There were approximately 1,300 attendees, including: Ph.D. scientists, representatives from universities, research and clinical trial sites, academic centers, small start-up biotech companies, big pharma, advocacy groups, and caregiver organizations from almost every country in the world. All were here to emphasize the worldwide epidemic of this devastating disease.
This conference addresses the development of the next generation of Alzheimer’s disease (AD) prevention and treatment, which clearly is among the most important health needs worldwide, but continues to present huge challenges. The goal was to bring together today’s worldwide leaders in the treatment of Alzheimer’s disease to discuss new results, candidate therapeutics, and methodological issues important to the development of the next generation of treatments.
There were a number of poster presentations focused purely on diagnosis: neuroimaging markers of cerebrovascular disease in predicting cognitive impairment; brain atrophy and dementia; the use of plasmabiomarkers as a first step in a multiple process to screen preclinical AD; the possibility of automated voice-based testing to use in applications in recruitment; and developments for treatment of agitation in patients with dementia.
The meeting also featured discussions on the many different avenues being explored for treatment of AD, including considering treatments for other conditions that might translate such as: dementia and psychosis in Parkinson’s disease, treatment of rheumatoid arthritis, and insulin for diabetes. The three targets being researched are: metabolism, amyloids (plaques and tangles) and stress (inflammation).
Presenters enumerated the barriers in prevention and treatment trials: the expense, difficulties with timing, at what stage to begin, how to recruit people in early and mid-stage as well as the comparison healthy group, the need for large numbers for a long period of time, greater investment, confidentiality, privacy concerns, and risk. Media coverage of failed trials discourages participation, but patients with Alzheimer’s disease are willing to undergo trials to bring forth treatments for future generations and to be in control of their own lives.
Small variable results are often seen requiring a need to reduce variability, acquire more data, the need for cognitive testing, and an observational cohort. There was also discussion about strengths and weaknesses in academic settings versus pharmaceutical—currently 80 percent of trials are industry funded with seven at NIH and 13 at academic centers.
The need for collaboration was emphasized throughout the conference and was particularly stark. For example, a presentation by Merck on the failure of one of its compounds illustrated the need to make failures as well as successes, public—as researchers learn from both. Failures need to be published to avoid duplication and to add understanding.
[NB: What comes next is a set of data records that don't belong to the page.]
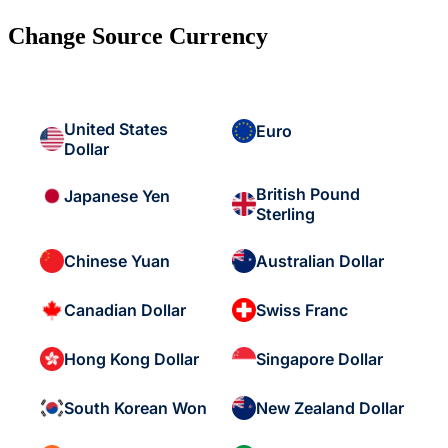
Change Source Currency
United States
Euro
Dollar
British Pound
Japanese Yen
Sterling
Chinese Yuan
Australian Dollar
Canadian Dollar
Swiss Franc
Hong Kong Dollar
Singapore Dollar
South Korean Won
New Zealand Dollar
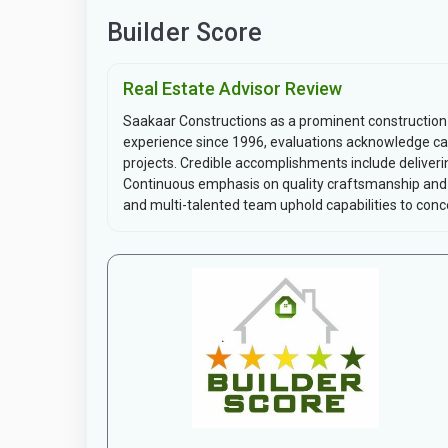
Builder Score
Real Estate Advisor Review
Saakaar Constructions as a prominent construction
experience since 1996, evaluations acknowledge capa
projects. Credible accomplishments include deliverin
Continuous emphasis on quality craftsmanship and t
and multi-talented team uphold capabilities to conce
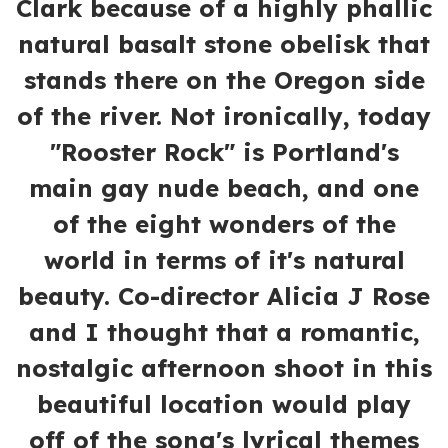
Clark because of a highly phallic
natural basalt stone obelisk that
stands there on the Oregon side
of the river. Not ironically, today
"Rooster Rock" is Portland's
main gay nude beach, and one
of the eight wonders of the
world in terms of it's natural
beauty. Co-director Alicia J Rose
and I thought that a romantic,
nostalgic afternoon shoot in this
beautiful location would play
off of the song's lyrical themes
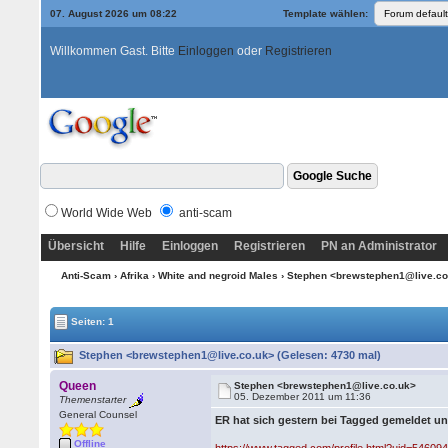
07. August 2026 um 08:22
Template wählen:
Willkommen Gast. Bitte
Einloggen
oder
Registrieren
World Wide Web
anti-scam
Übersicht
Hilfe
Einloggen
Registrieren
PN an Administrator
Anti-Scam
›
Afrika
›
White and negroid Males
› Stephen <brewstephen1@live.c
Seiten: 1
Stephen <brewstephen1@live.co.uk> (Gelesen: 4730 mal)
Queen
Stephen <brewstephen1@live.co.uk>
05. Dezember 2011 um 11:36
Themenstarter
General Counsel
ER hat sich gestern bei Tagged gemeldet u
Offline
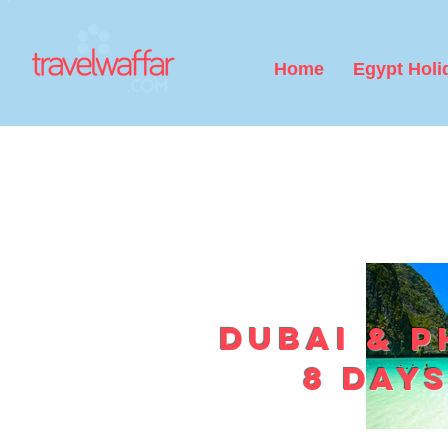
Home
Egypt Holi
Dubai & P
8 days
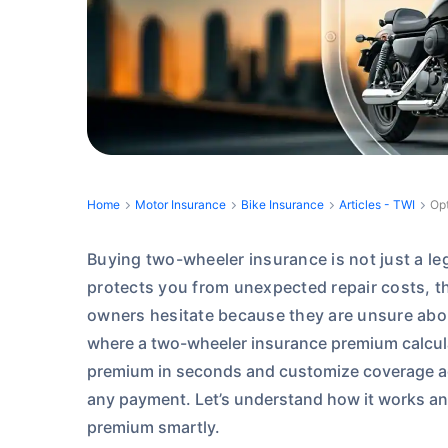
Home
Motor Insurance
Bike Insurance
Articles - TWI
Opt
Buying two-wheeler insurance is not just a lega
protects you from unexpected repair costs, the
owners hesitate because they are unsure abo
where a two-wheeler insurance premium calcula
premium in seconds and customize coverage a
any payment.
Let’s understand how it works an
premium smartly.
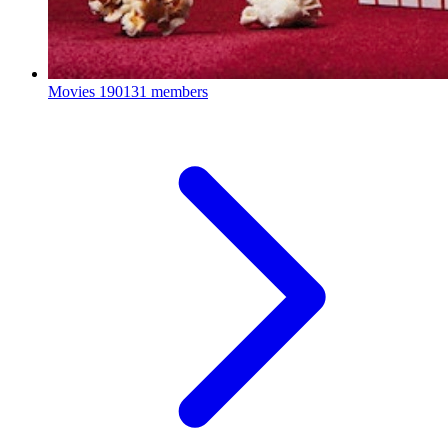
Movies
190131 members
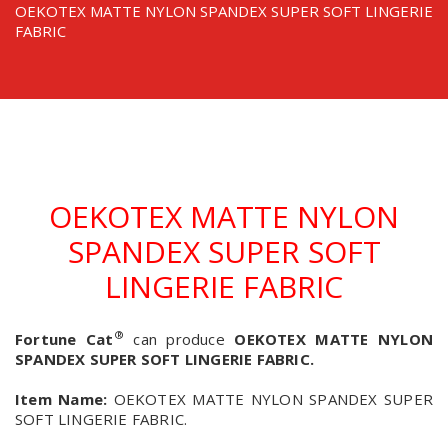
OEKOTEX MATTE NYLON SPANDEX SUPER SOFT LINGERIE
FABRIC
OEKOTEX MATTE NYLON
SPANDEX SUPER SOFT
LINGERIE FABRIC
®
Fortune Cat
can produce
OEKOTEX MATTE NYLON
SPANDEX SUPER SOFT LINGERIE FABRIC.
Item Name:
OEKOTEX MATTE NYLON SPANDEX SUPER
SOFT LINGERIE FABRIC.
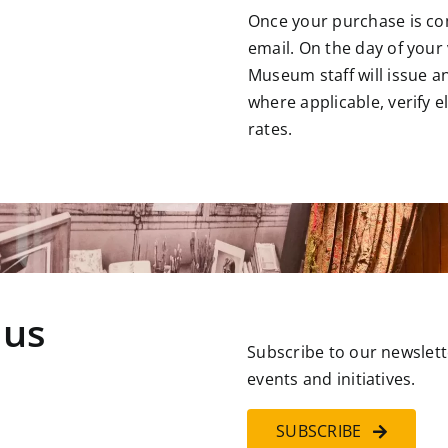
Once your purchase is comp
email. On the day of your v
Museum staff will issue a
where applicable, verify e
rates.
 us
Subscribe to our newslett
events and initiatives.
SUBSCRIBE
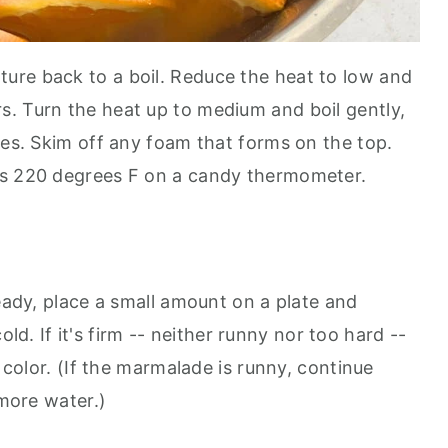
ture back to a boil. Reduce the heat to low and
. Turn the heat up to medium and boil gently,
tes. Skim off any foam that forms on the top.
es 220 degrees F on a candy thermometer.
ready, place a small amount on a plate and
 cold. If it's firm -- neither runny nor too hard --
e color. (If the marmalade is runny, continue
 more water.)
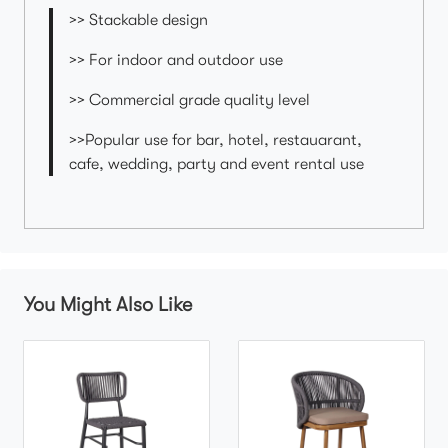
>> Stackable design
>> For indoor and outdoor use
>> Commercial grade quality level
>>Popular use for bar, hotel, restauarant,
cafe, wedding, party and event rental use
You Might Also Like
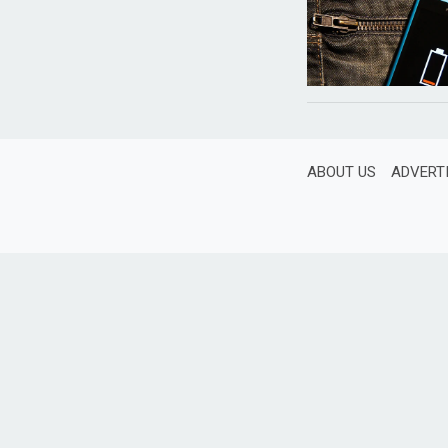
ABOUT US
ADVERT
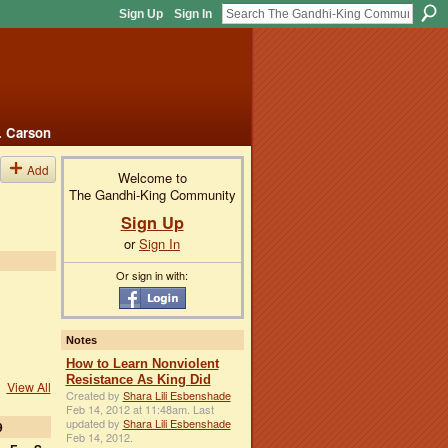
Sign Up
Sign In
. Carson
Add
Welcome to
The Gandhi-King Community
Sign Up
or
Sign In
Or sign in with:
Notes
How to Learn Nonviolent
Resistance As King Did
View All
Created by
Shara Lili Esbenshade
Feb 14, 2012 at 11:48am. Last
updated by
Shara Lili Esbenshade
9
Feb 14, 2012.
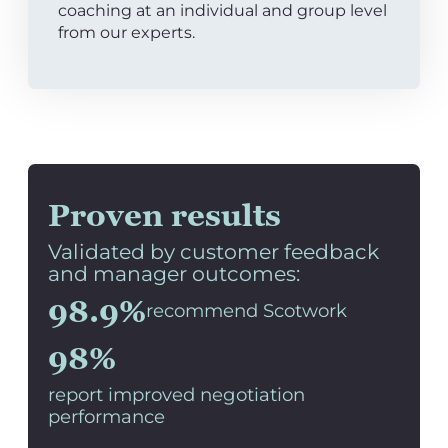
coaching at an individual and group level
from our experts.
Proven results
Validated by customer feedback
and manager outcomes:
98.9%
recommend Scotwork
98%
report improved negotiation
performance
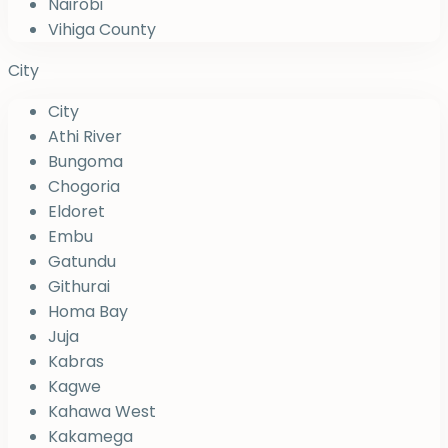
Nairobi
Vihiga County
City
City
Athi River
Bungoma
Chogoria
Eldoret
Embu
Gatundu
Githurai
Homa Bay
Juja
Kabras
Kagwe
Kahawa West
Kakamega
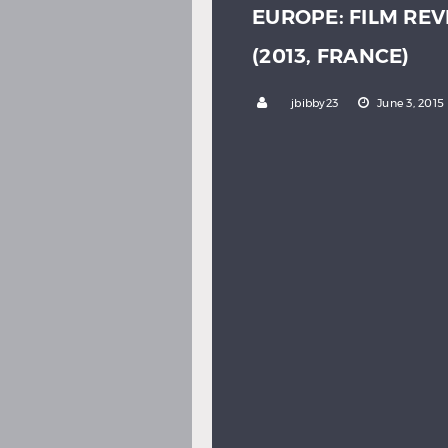
EUROPE: FILM REV
(2013, FRANCE)
by
jbibby23
June 3, 2015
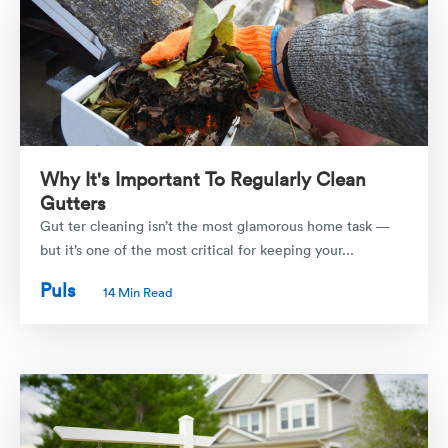
Why It's Important To Regularly Clean
Gutters
Gut ter cleaning isn’t the most glamorous home task —
but it’s one of the most critical for keeping your...
Puls
14 Min Read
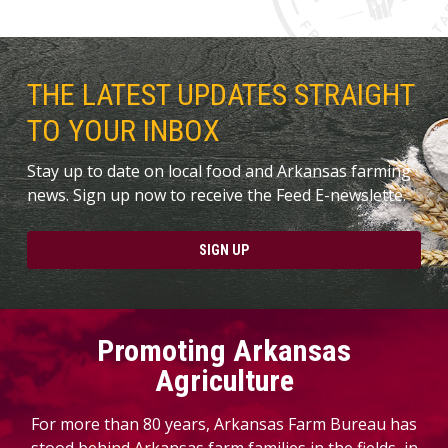
THE LATEST UPDATES STRAIGHT
TO YOUR INBOX
Stay up to date on local food and Arkansas farming
news. Sign up now to receive the Feed E-newslette.
SIGN UP
Promoting Arkansas
Agriculture
For more than 80 years, Arkansas Farm Bureau has
stood behind Arkansas farm families in the fields, in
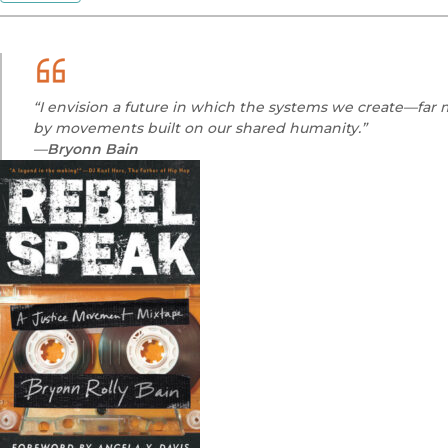
“I envision a future in which the systems we create—fa
by movements built on our shared humanity.”
—
Bryonn Bain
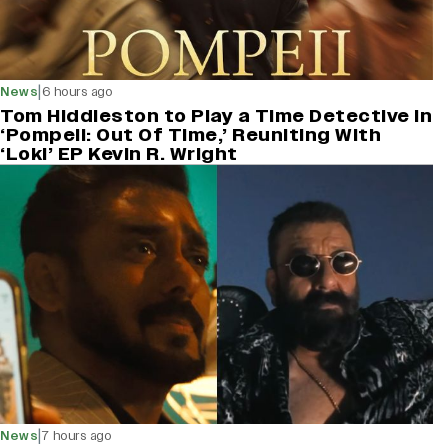
|
News
6 hours ago
Tom Hiddleston to Play a Time Detective in
‘Pompeii: Out Of Time,’ Reuniting With
‘Loki’ EP Kevin R. Wright
|
News
7 hours ago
There was a presentation related to the decline in amyloids related to physical activity, with lower physical activity associated with greater cognitive decline. There are a huge number of drugs in the pipeline. There are currently 54,000 trials needing subjects, 2,100 phase two trials and 300 phase three trials. Early prevention trials as well as the AD Prevention Registry needs 55,000 participants to populate 150 trials. It is difficult to enroll healthy older adults; delays in recruitment are 85-90 percent and 30 percent of studies are under enrolled. We need methods to enhance retention, At the meeting there was talk of an online registry. We need to share lessons learned, successfully engage, target drugs to specific populations, recruit low literacy, and increase representation of underrepresented populations.
There were discussions about SSRIs, amylin reducers, pimavanserin, albumin replacement and more, but there is currently no treatment for dementia-related psychosis, and the advice was to use non-drug intervention first, believing that all psychotic drugs are more dangerous and of little benefit.
There was an abundance of information, clearly indicating a continuing search for anything that would prevent, diagnose, and show improvement at early middle and perhaps later stages of the disease. The good news is that there is worldwide collaboration and many dedicated and brilliant minds working on solving this intractable disease. The bad news is that this conference is in its 10th and right now there is no end in sight.
As a caregiver, I hope that we don’t have another decade of CTAD meetings and that next year there will be more presentations focused on solutions.